The European Bank for Reconstruction and Development (EBRD) has acquired a 1.5 per cent stake in Estonian company Enefit Green, underpinning the first share offering by a pure-play renewable energy company in the Baltic states.
The EBRD’s investment of 11.8 million euros corresponds to 6.7 per cent of the company’s 175 million euros initial public offering (IPO). The shares will be listed on the Tallinn Stock Exchange and included in the NASDAQ Baltics Main List.

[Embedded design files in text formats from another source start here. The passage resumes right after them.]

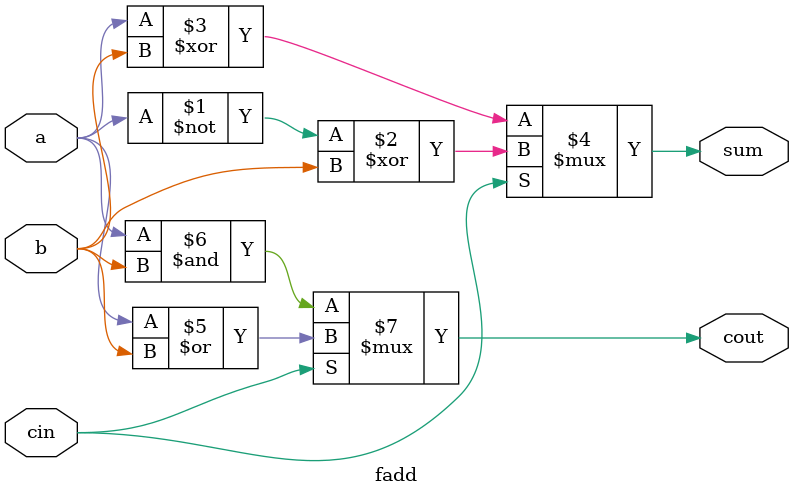
<source format=v>
module top_module( 
    input [99:0] a, b,
    input cin,
    output cout,
    output [99:0] sum );

    wire [99:0]c;

    fadd f1(a[0],b[0],cin,c[0],sum[0]);
    fadd fn[98:0](a[99:1],b[99:1],c[98:0],c[99:1],sum[99:1]);

    assign cout = c[99];

endmodule

module fadd( 
    input a, b, cin,
    output cout, sum );

    assign sum = cin ? (~a^b) : (a^b);
    assign cout = cin ? (a|b) : (a&b);

endmodule

</source>
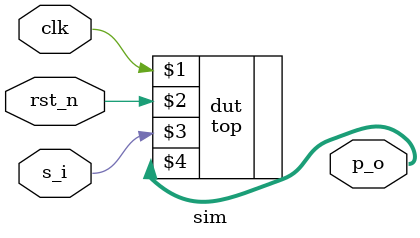
<source format=v>
module sim #(parameter n = 8)(clk,rst_n,s_i,p_o);
    input clk,rst_n,s_i;
    output reg [n-1:0] p_o;
    top #(.n(8)) dut (clk,rst_n,s_i,p_o);
    initial 
        begin
            $dumpfile("sim.vcd");
            $dumpvars(0,sim);
            #1;
        end
endmodule
</source>
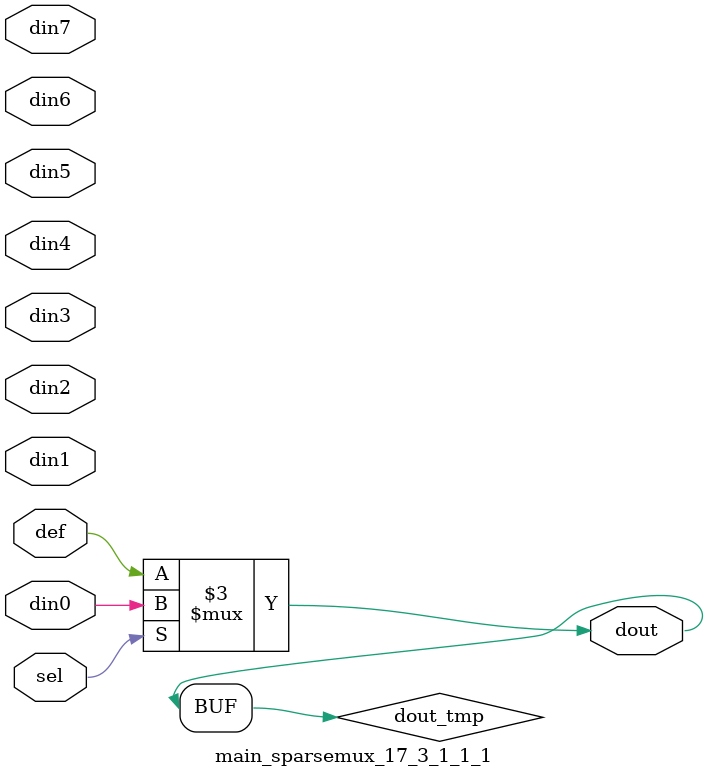
<source format=v>
/*
 * MIT License
 *
 * Copyright (c) 2023 Carnegie Mellon University
 *
 * This file is part of RoWild.
 *
 * Permission is hereby granted, free of charge, to any person obtaining a copy
 * of this software and associated documentation files (the "Software"), to deal
 * in the Software without restriction, including without limitation the rights
 * to use, copy, modify, merge, publish, distribute, sublicense, and/or sell
 * copies of the Software, and to permit persons to whom the Software is
 * furnished to do so, subject to the following conditions:
 *
 * The above copyright notice and this permission notice shall be included in
 * all copies or substantial portions of the Software.
 *
 * THE SOFTWARE IS PROVIDED "AS IS", WITHOUT WARRANTY OF ANY KIND, EXPRESS OR
 * IMPLIED, INCLUDING BUT NOT LIMITED TO THE WARRANTIES OF MERCHANTABILITY,
 * FITNESS FOR A PARTICULAR PURPOSE AND NONINFRINGEMENT. IN NO EVENT SHALL THE
 * AUTHORS OR COPYRIGHT HOLDERS BE LIABLE FOR ANY CLAIM, DAMAGES OR OTHER
 * LIABILITY, WHETHER IN AN ACTION OF CONTRACT, TORT OR OTHERWISE, ARISING FROM,
 * OUT OF OR IN CONNECTION WITH THE SOFTWARE OR THE USE OR OTHER DEALINGS IN THE
 * SOFTWARE.
*/

// ==============================================================
// Generated by Vitis HLS v2023.2
// Copyright 1986-2022 Xilinx, Inc. All Rights Reserved.
// Copyright 2022-2023 Advanced Micro Devices, Inc. All Rights Reserved.
// ==============================================================
// 67d7842dbbe25473c3c32b93c0da8047785f30d78e8a024de1b57352245f9689
`timescale 1ns / 1ps

module main_sparsemux_17_3_1_1_1 (
    din0,
    din1,
    din2,
    din3,
    din4,
    din5,
    din6,
    din7,
    def,
    sel,
    dout
);

    parameter din0_WIDTH = 1;

    parameter din1_WIDTH = 1;

    parameter din2_WIDTH = 1;

    parameter din3_WIDTH = 1;

    parameter din4_WIDTH = 1;

    parameter din5_WIDTH = 1;

    parameter din6_WIDTH = 1;

    parameter din7_WIDTH = 1;

    parameter def_WIDTH = 1;
    parameter sel_WIDTH = 1;
    parameter dout_WIDTH = 1;

    parameter [sel_WIDTH-1:0] CASE0 = 1;

    parameter [sel_WIDTH-1:0] CASE1 = 1;

    parameter [sel_WIDTH-1:0] CASE2 = 1;

    parameter [sel_WIDTH-1:0] CASE3 = 1;

    parameter [sel_WIDTH-1:0] CASE4 = 1;

    parameter [sel_WIDTH-1:0] CASE5 = 1;

    parameter [sel_WIDTH-1:0] CASE6 = 1;

    parameter [sel_WIDTH-1:0] CASE7 = 1;

    parameter ID = 1;
    parameter NUM_STAGE = 1;



    input [din0_WIDTH-1:0] din0;

    input [din1_WIDTH-1:0] din1;

    input [din2_WIDTH-1:0] din2;

    input [din3_WIDTH-1:0] din3;

    input [din4_WIDTH-1:0] din4;

    input [din5_WIDTH-1:0] din5;

    input [din6_WIDTH-1:0] din6;

    input [din7_WIDTH-1:0] din7;

    input [def_WIDTH-1:0] def;
    input [sel_WIDTH-1:0] sel;

    output [dout_WIDTH-1:0] dout;



    reg [dout_WIDTH-1:0] dout_tmp;

    always @(*) begin
        case (sel)

            CASE0: dout_tmp = din0;

            CASE1: dout_tmp = din1;

            CASE2: dout_tmp = din2;

            CASE3: dout_tmp = din3;

            CASE4: dout_tmp = din4;

            CASE5: dout_tmp = din5;

            CASE6: dout_tmp = din6;

            CASE7: dout_tmp = din7;

            default: dout_tmp = def;
        endcase
    end


    assign dout = dout_tmp;



endmodule

</source>
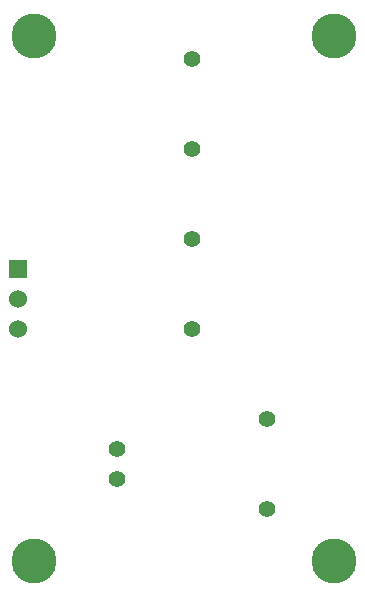
<source format=gbs>
G04 (created by PCBNEW (2013-jul-07)-stable) date Mon 21 Nov 2016 11:31:40 AM PST*
%MOIN*%
G04 Gerber Fmt 3.4, Leading zero omitted, Abs format*
%FSLAX34Y34*%
G01*
G70*
G90*
G04 APERTURE LIST*
%ADD10C,0.00590551*%
%ADD11C,0.055*%
%ADD12R,0.06X0.06*%
%ADD13C,0.06*%
%ADD14C,0.15*%
G04 APERTURE END LIST*
G54D10*
G54D11*
X36500Y-32000D03*
X36500Y-35000D03*
X36500Y-38000D03*
X36500Y-41000D03*
X39000Y-44000D03*
X39000Y-47000D03*
G54D12*
X30700Y-39000D03*
G54D13*
X30700Y-40000D03*
X30700Y-41000D03*
G54D11*
X34000Y-45000D03*
X34000Y-46000D03*
G54D14*
X31250Y-31250D03*
X41250Y-31250D03*
X41250Y-48750D03*
X31250Y-48750D03*
M02*

</source>
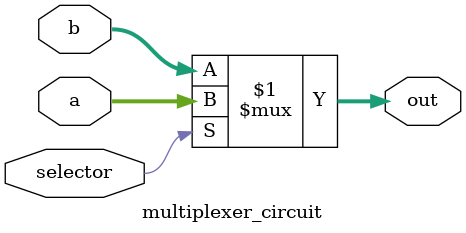
<source format=v>
`timescale 1ns / 1ps

module multiplexer_circuit
#(parameter WIDTH = 8)(
    input selector,
    input [WIDTH-1:0] a,
    input [WIDTH-1:0] b,
    output [WIDTH-1:0] out
    );        
    
    assign out = selector? a : b;
endmodule

</source>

“The EBRD is proud to support the first IPO of a pure-play renewable energy company and one of the first partial privatisations in the energy sector in the Baltic region,” said Grzegorz Zielinski, Energy Europe Director at the EBRD. “This landmark transaction will contribute to the development of local capital markets and set an important benchmark for future listings and increasing market liquidity.”
Following the IPO, Enefit Green will remain majority-owned by Estonia’s state-owned energy utility company, Eesti Energia. Eesti Energia’s strategy envisages an increase in its production of renewable energy from 36 per cent to 43 per cent by 2023, as well as a cessation of electricity production from oil shale by 2030 and carbon neutrality by 2045. Enefit Green will be a key driver of its parent company’s strategic goals.
The IPO proceeds will be used to develop, construct and operate renewable generation capacity, including greenfield wind and solar farms, in the Baltic states and Poland.
“Enefit Green welcomes the EBRD, as one of the leading regional long-term investors, to its institutional investor base,” added Veiko Räim, Chief Financial Officer of Enefit Green. “The EBRD’s participation is an important contribution to the IPO and shows its strong support to our journey towards a greener and more sustainable future. We look forward to mutually beneficial cooperation.”
The successful public listing reflects the firm’s strong corporate governance and the country’s implementation of sectoral reforms. It also demonstrates that capital can be raised successfully on local stock exchanges.